Let us test the algorithm with the following initial guess:
$$
X_0 = \begin{bmatrix}
1 \\
1
\end{bmatrix},
$$
and a tolerance of $10^{-12}$:

In [None]:
X_0 = [1,1]
eps = 1e-12

result = newton_method(F, J, X_0, eps)

gc.scatter((result.T)[0], (result.T)[1], c='r')
for i in range(len((result.T)[0])):
    gc.annotate( r"$X_{}$".format(i), (result[i,0], result[i,1]), c='r' )
fig

In [None]:
X_0 = [0.5,0.5]

result = newton_method(F, J, X_0, eps)

gc.scatter((result.T)[0], (result.T)[1], c='b')
for i in range(len((result.T)[0])):
    gc.annotate( r"$X_{}$".format(i), (result[i,0], result[i,1]), c='b' )
fig

## Bonus: Newton's method with numerical approximation of the jacobian

Calculating the Jacobian matrix of the system can be pretty tedious at times (especially later when dealing with tensorial equations for instance).

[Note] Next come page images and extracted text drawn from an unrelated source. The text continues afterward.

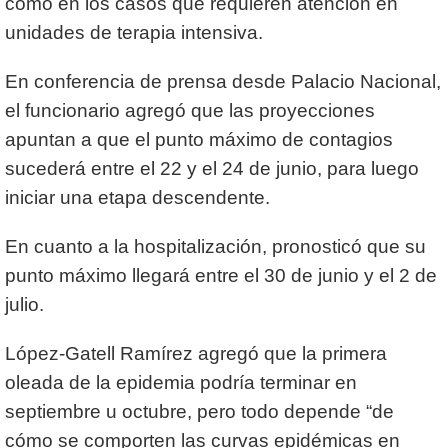
como en los casos que requieren atención en
unidades de terapia intensiva.
En conferencia de prensa desde Palacio Nacional,
el funcionario agregó que las proyecciones
apuntan a que el punto máximo de contagios
sucederá entre el 22 y el 24 de junio, para luego
iniciar una etapa descendente.
En cuanto a la hospitalización, pronosticó que su
punto máximo llegará entre el 30 de junio y el 2 de
julio.
López-Gatell Ramírez agregó que la primera
oleada de la epidemia podría terminar en
septiembre u octubre, pero todo depende “de
cómo se comporten las curvas epidémicas en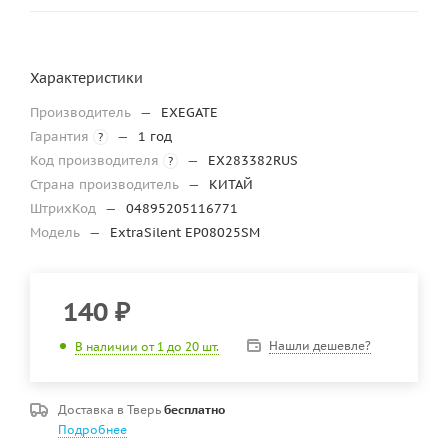
Характеристики
Производитель
—
EXEGATE
Гарантия
—
1 год
?
Код производителя
—
EX283382RUS
?
Страна производитель
—
КИТАЙ
ШтрихКод
—
04895205116771
Модель
—
ExtraSilent EP08025SM
140
₽
Нашли дешевле?
В наличии от 1 до 20 шт.
Доставка в
Тверь
бесплатно
Подробнее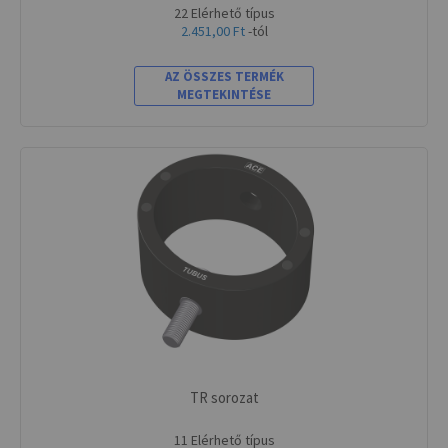
22 Elérhető típus
2.451,00 Ft
-tól
AZ ÖSSZES TERMÉK
MEGTEKINTÉSE
TR sorozat
11 Elérhető típus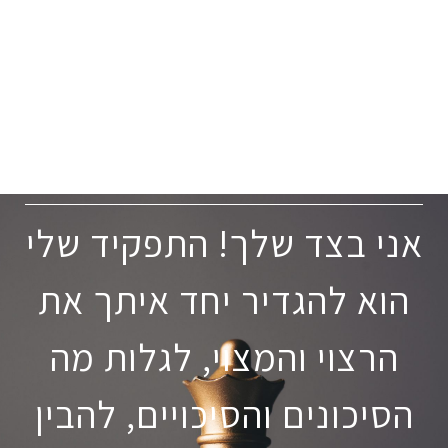
אז אם אתם כמוני לא סומכים על אף
אחד תקחו את שלומית כדי שתצליחו
לישון בלילה.
לבנת
אני בצד שלך! התפקיד שלי
הוא להגדיר יחד איתך את
הרצוי והמצוי, לגלות מה
הסיכונים והסיכויים, להבין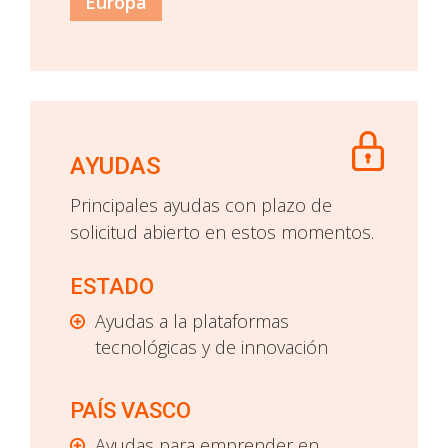
Europa
AYUDAS
Principales ayudas con plazo de
solicitud abierto en estos momentos.
ESTADO
Ayudas a la plataformas
tecnológicas y de innovación
PAÍS VASCO
Ayudas para emprender en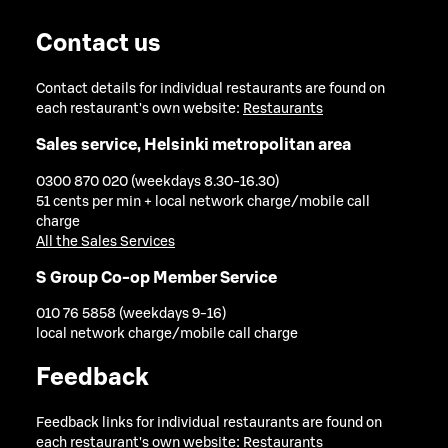
Contact us
Contact details for individual restaurants are found on
each restaurant's own website:
Restaurants
Sales service, Helsinki metropolitan area
0300 870 020 (weekdays 8.30-16.30)
51 cents per min + local network charge/mobile call
charge
All the Sales Services
S Group Co-op Member Service
010 76 5858 (weekdays 9-16)
local network charge/mobile call charge
Feedback
Feedback links for individual restaurants are found on
each restaurant's own website:
Restaurants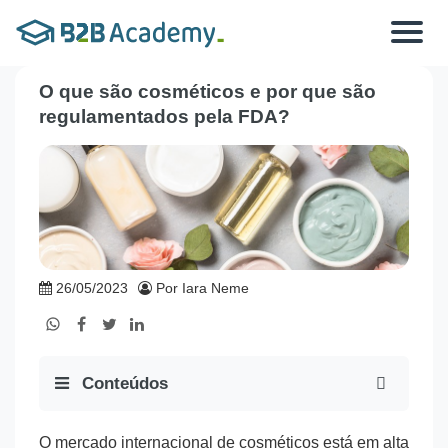
Toggle
navigat
O que são cosméticos e por que são
regulamentados pela FDA?
26/05/2023
Por Iara Neme
Conteúdos
O mercado internacional de cosméticos está em alta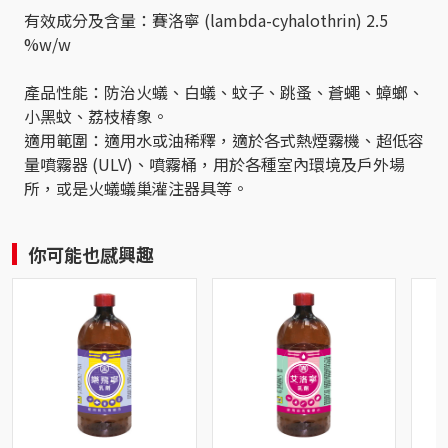
有效成分及含量：賽洛寧 (lambda-cyhalothrin) 2.5
%w/w
產品性能：防治火蟻、白蟻、蚊子、跳蚤、蒼蠅、蟑螂、
小黑蚊、荔枝椿象。
適用範圍：適用水或油稀釋，適於各式熱煙霧機、超低容
量噴霧器 (ULV)、噴霧桶，用於各種室內環境及戶外場
所，或是火蟻蟻巢灌注器具等。
你可能也感興趣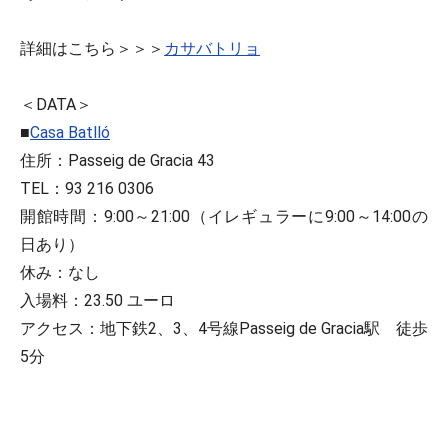
詳細はこちら＞＞＞
カサバトリョ
＜DATA＞
■
Casa Batlló
住所：Passeig de Gracia 43
TEL：93 216 0306
開館時間：9:00～21:00（イレギュラーに9:00～14:00の
日あり）
休み：なし
入場料：23.50 ユーロ
アクセス：地下鉄2、3、4号線Passeig de Gracia駅 徒歩
5分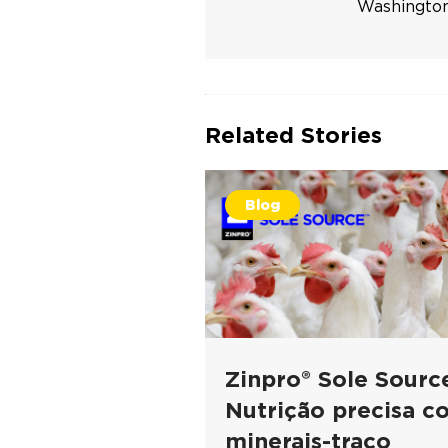
Washington.
Related Stories
Blog
Zinpro® Sole Sourc
Nutrição precisa c
minerais-traço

An alternative way consists in using an numerical approximate of the jacobian obtained by a small perturbation $\eta$. The partial derivatives, components of the jacobian matrix can be approximated as: \
$$
\frac{\partial f_i}{\partial x_j}\left( (\tilde{x}_k)_{1\leq k \leq n}\right) \simeq \frac{ f_i( (\tilde{x_k} + \delta_{jk}\eta)_{1\leq k\leq n}) - f_i( (\tilde{x_k} - \delta_{jk}\eta)_{1\leq k\leq n})}{ 2\eta },
$$
where $\delta_{jk}$ is Kronecker's delta. Let us implement it for our previous case and test it with $x_0 = [1,1]$.

In [None]:
def numerical_J(X, residu, perturbation):
    ### Exercise: write a function which returns the numerical jacobian

X_0 = [1,1]
eta = 1e-9 # Perturbation magnitude for the numerical jacobian

result = newton_method(F, lambda X : numerical_J(X, F, eta), X_0, eps)

If we look closely at the residual value, we can see that we lost some precision compared to the exact jacobian. However, it did not affect our convergence overall.